Inaccurate Facility Assessment of Respiratory Care Capacity and Staffing
Penalty
Summary
The deficiency involves the facility’s failure to complete an accurate facility-wide assessment of the resources needed to care for residents, including during day-to-day operations and emergencies. The written facility assessment stated that the facility treats a wide range of patients transitioning from hospital to home and that, prior to admission, the DON and interdisciplinary team assess residents’ physical and psychosocial needs to determine appropriate placement. The assessment also indicated that special treatments available in the facility included respiratory services such as oxygen therapy, suctioning, tracheostomy care, and ventilator or respirator care, and it listed specific numbers for these services (oxygen therapy 15, suctioning 5, tracheostomy care 0, ventilator/respirator care 2). However, the assessment did not include information on staffing needs for residents receiving respiratory services.

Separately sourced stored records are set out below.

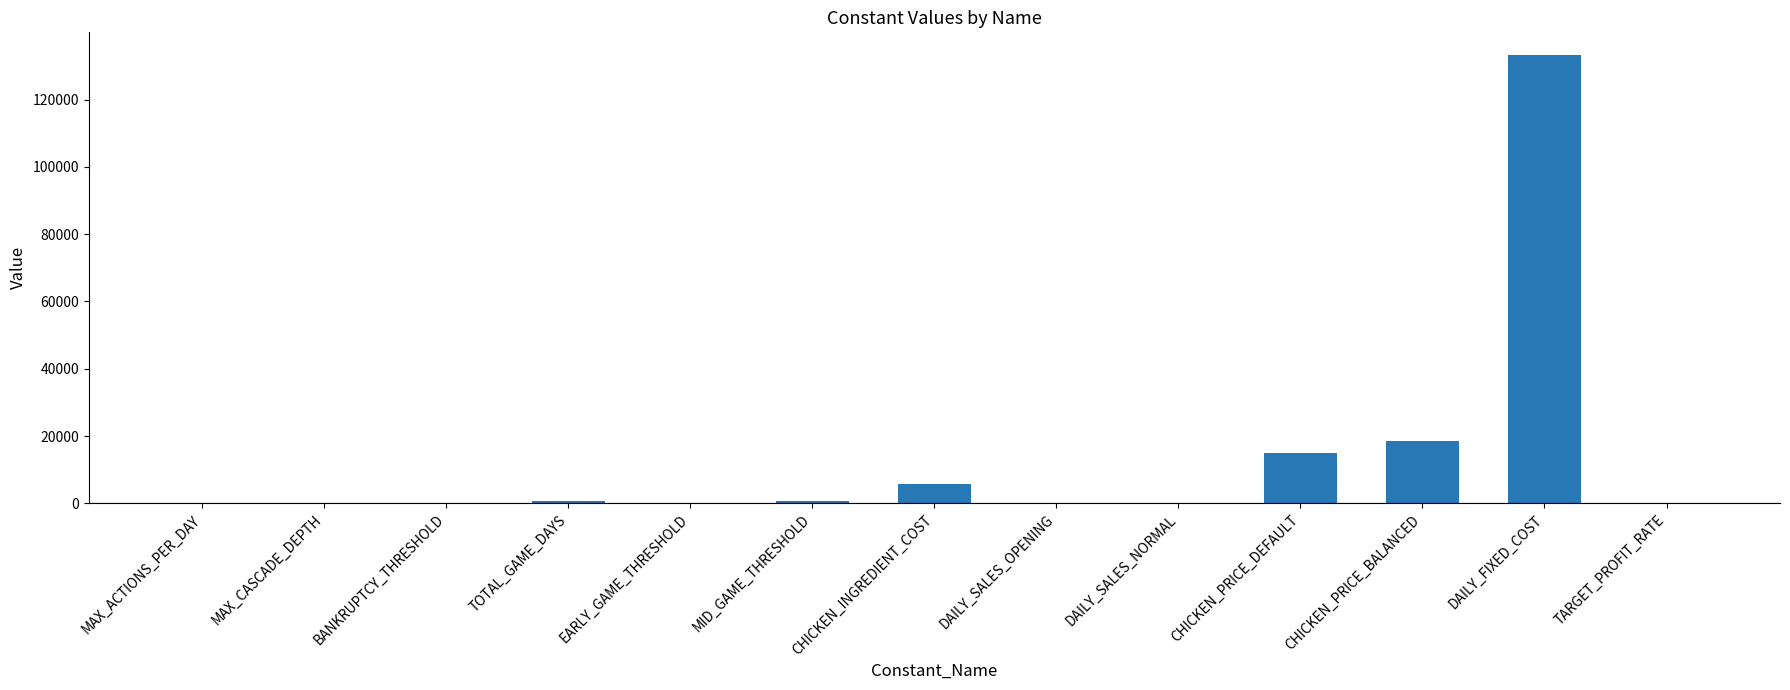

What is the sum of all values?

174052.1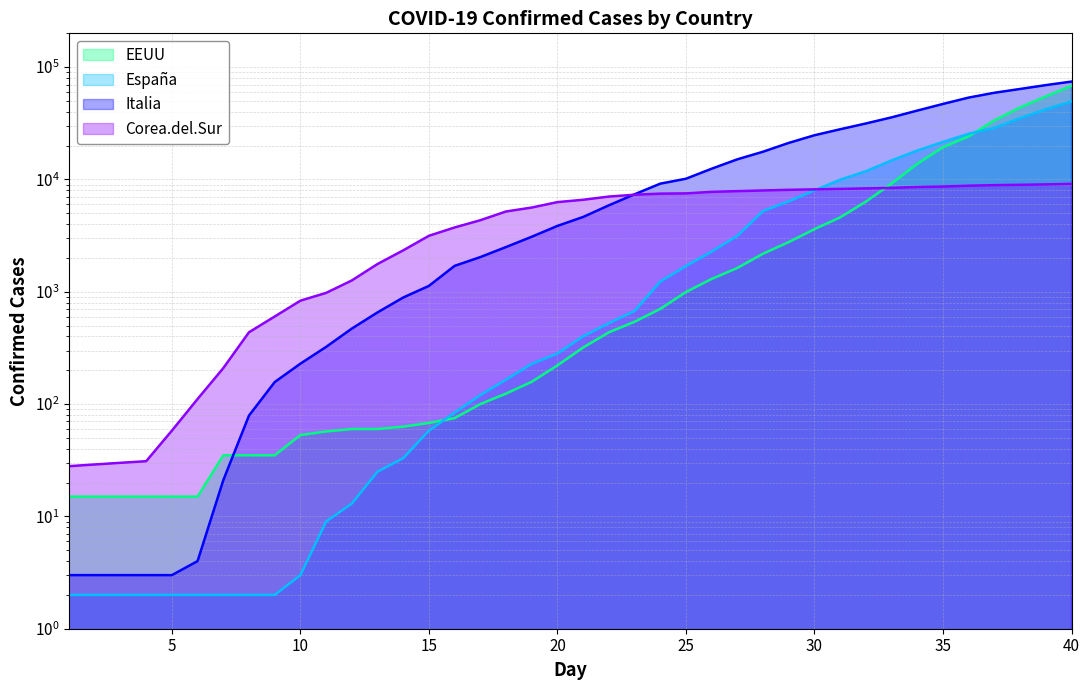

How many lines are shown in the chart?

4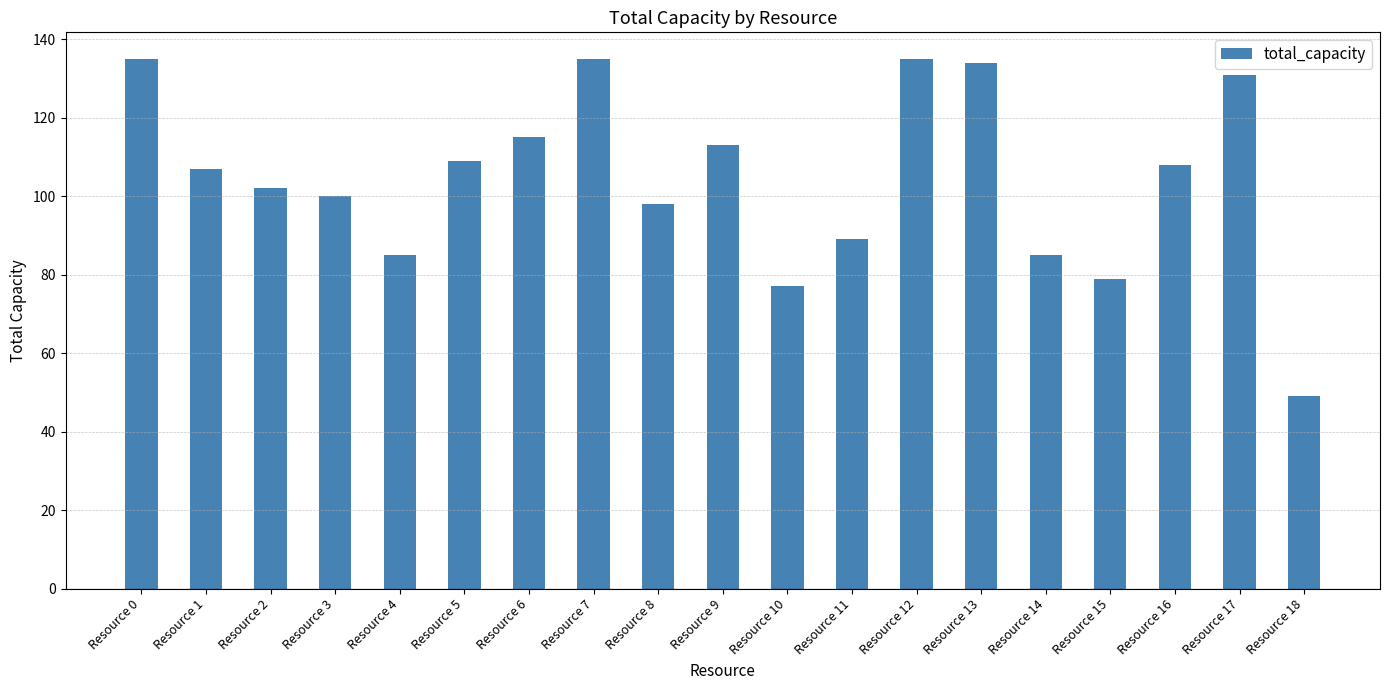

What is the value of the 17th bar from the left?

108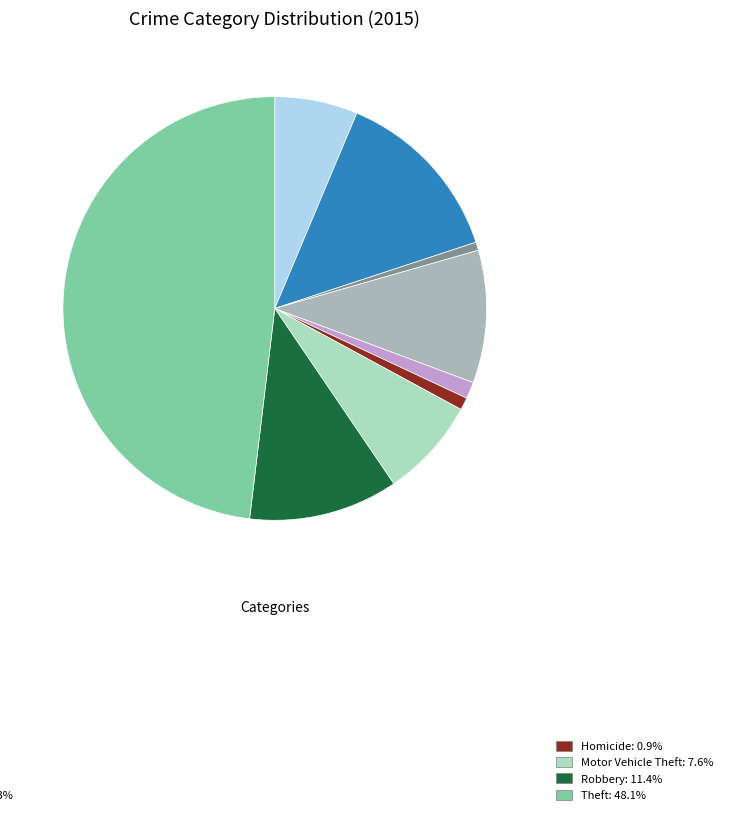

Is there a majority slice in this chart?

No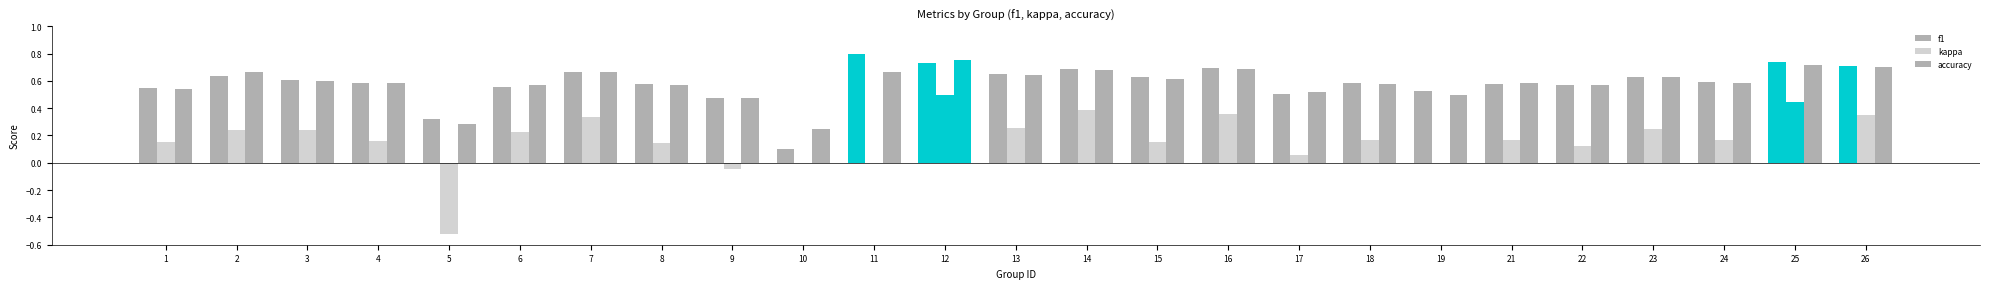

What is the average value of the kappa series?

0.2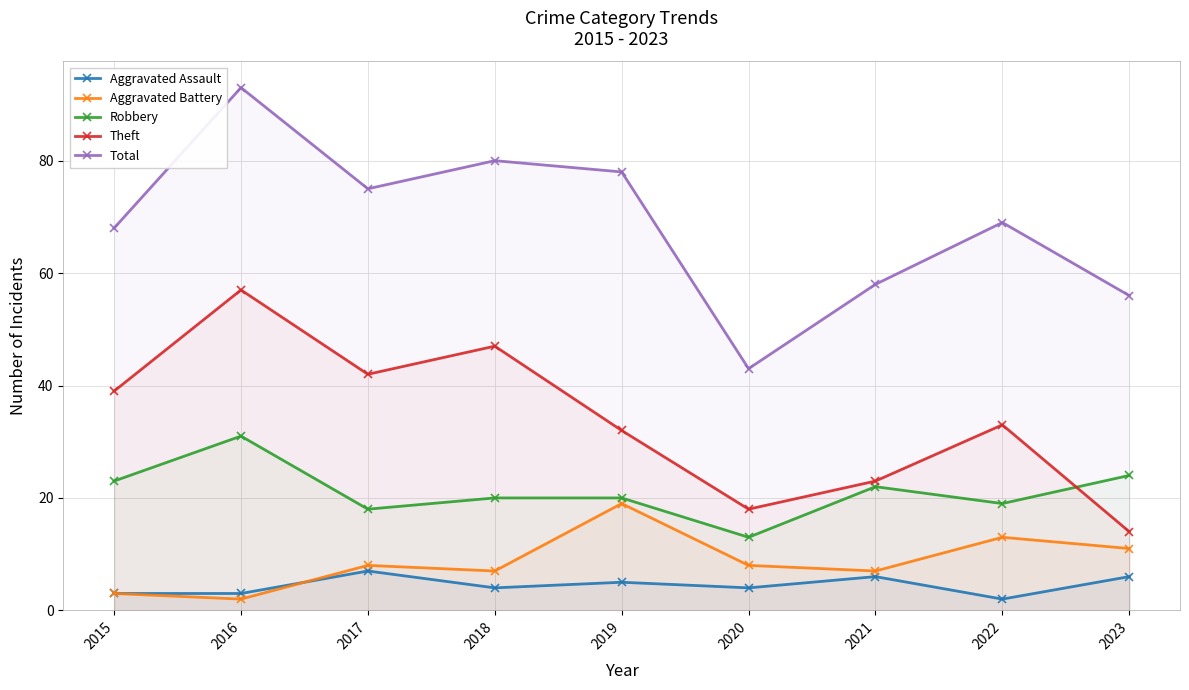

At which category does Aggravated Battery reach its first local peak?

2017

During an interview, an RT reported that there were two residents with a tracheostomy and two residents with ventilators in the facility, which did not match the facility assessment’s indication of zero tracheostomy care and capacity for only two ventilator/respirator residents. In a separate interview, the Administrator stated that, in the facility assessment, they had entered the average number of residents usually present with certain care needs rather than the number of residents the facility was able to care for based on those needs. The Administrator further stated that the facility was able to admit ten residents with ventilators, confirming that the assessment was not based on the services the facility could provide and that there was no specific number or types of staffing requirements listed to address the needs of residents on ventilators or receiving tracheostomy services. This inaccuracy had the potential to affect all 49 residents in the facility.